Can you do a job, maybe research assistant in English and use that to apply for your PhD? I don think a second MA will really be that helpful. You can also apply for another PhD and quit only after you have that offer in hand. Do think as well what you want to do after your studies so that you can choose what is right for you.
posted
11-Jul-17, 14:40
edited about 29 seconds later
Avatar for goldenretrievergirl
posted about 4 months ago
Someone on TSR told me I can't just leave things off my academic CV because they don't look good.... I wouldn't include it though. I leave things off my CV, such as jobs that just aren't relevant anymore - I worked in retail for years but now I have work experience in libraries etc I don't need it.

Don't I need a PhD to be a research assistant?
posted
11-Jul-17, 14:55
edited about 16 seconds later
Avatar for TreeofLife
posted about 4 months ago
PhDs are needed for the next level: Research Associate.

It's more about explaining the gap in your CV. You can put on or off it what you like. Plus, it's possible your supervisors will know your previous supervisors - what are you going to say in an interview if they ask you about it? Lying isn't a good strategy.
posted
11-Jul-17, 15:43
edited about 1 minute later
Avatar for Tudor_Queen
posted about 4 months ago
Quote From tru:
No one is silly enough to write abandoned PhD on their CV. And no one will know unless you volunteer that information.So, no, you will not struggle to be accepted for a PhD if you quit your PhD, go back and do an MA and then reapply in a year.


No but the issue may be obtaining references. As long as you've got someone else (not your current supervisors) who can write you some decent references you would be fine. Also as someone else has mentioned - explaining the gap could be tricky - ie what you did during x-x time.
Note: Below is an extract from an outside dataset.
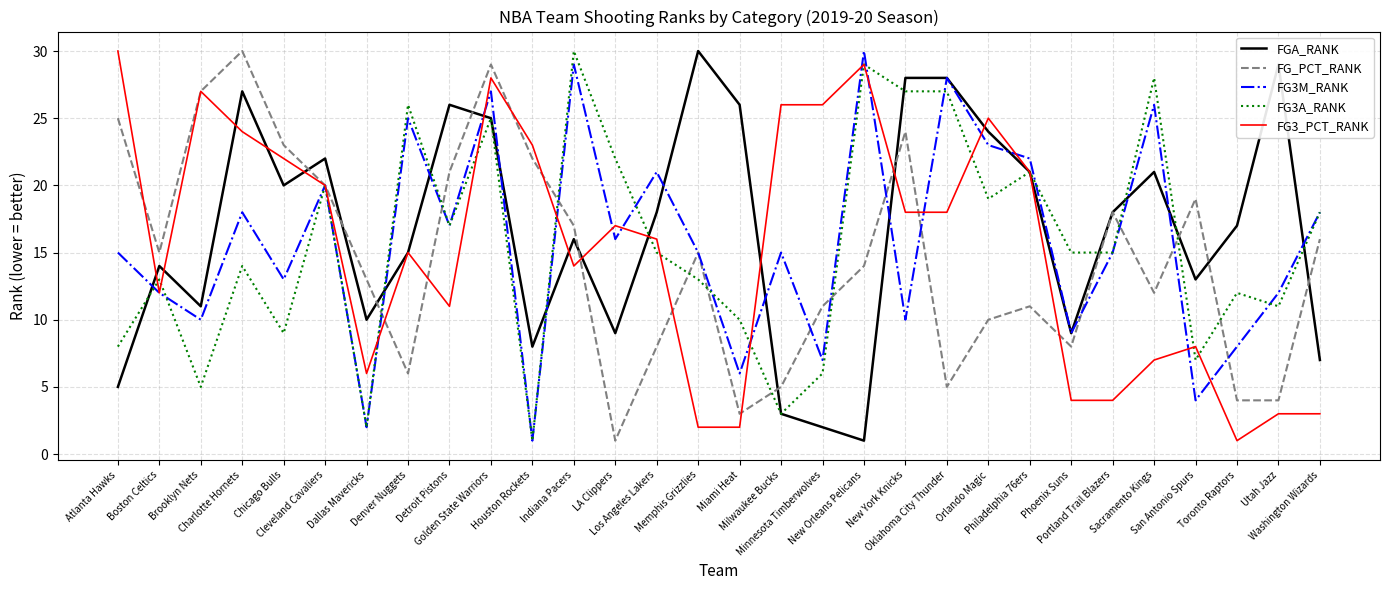

What is the maximum value shown in the chart?

30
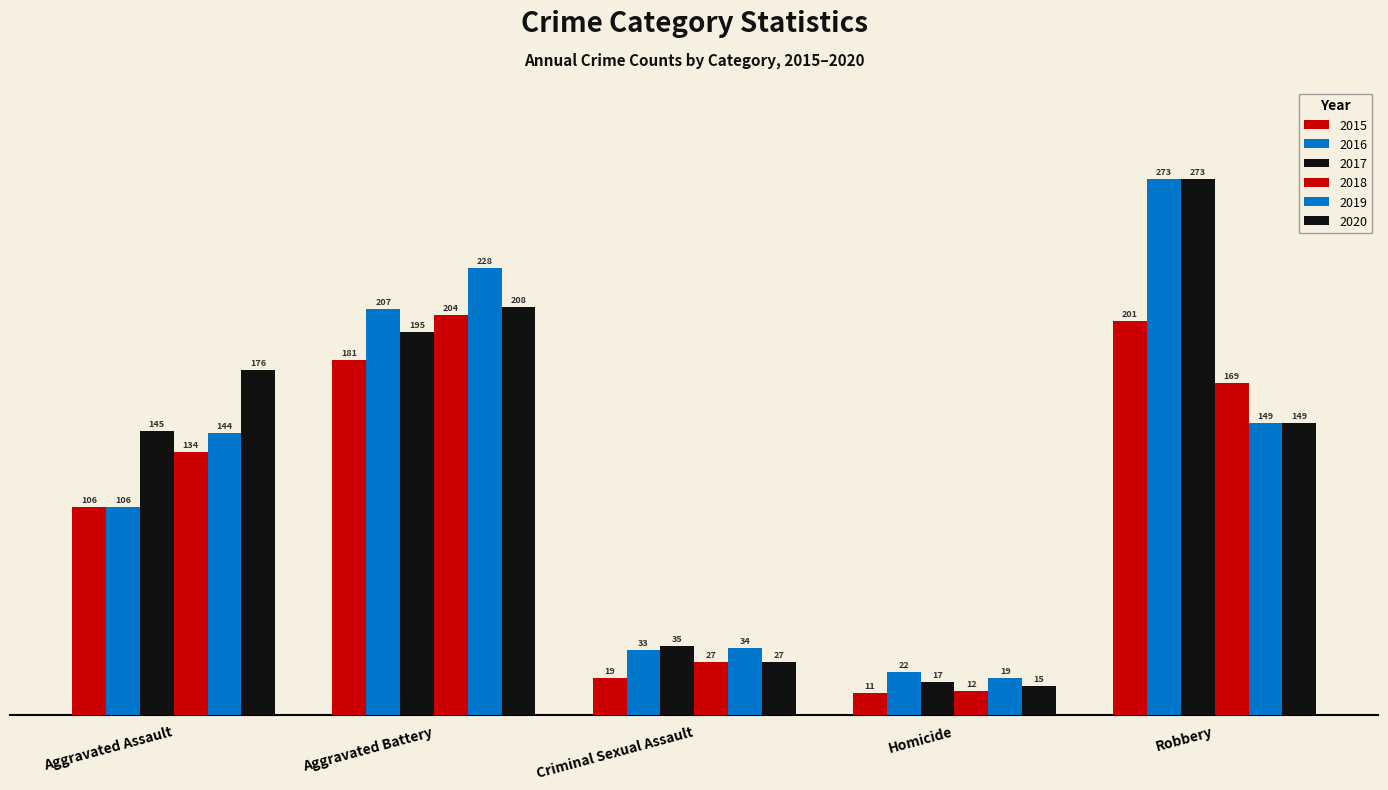

How many categories are shown in the chart?

5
Research assistant is an excellent idea as it would allow you to make new contacts and then do a PhD with them in the future if you wanted to! (but again, references would be needed)

At the moment though it sounds like it would be worth really thinking about what you want to do before taking a decision. Maybe you will get through this horrible time. I hated my first year but now it is better on the whole. Be kind to yourself. So many people go through this. A friend of mine quit hers and does not regret it at all. I am glad that I have persevered personally. Good luck with your decision.
posted
11-Jul-17, 15:50
Avatar for goldenretrievergirl
posted about 4 months ago
thank you everyone - have had a look and there are no local research assistant jobs but I will keep an eye out as that does sound appealing. I do worry that it would be just as bad at a different university.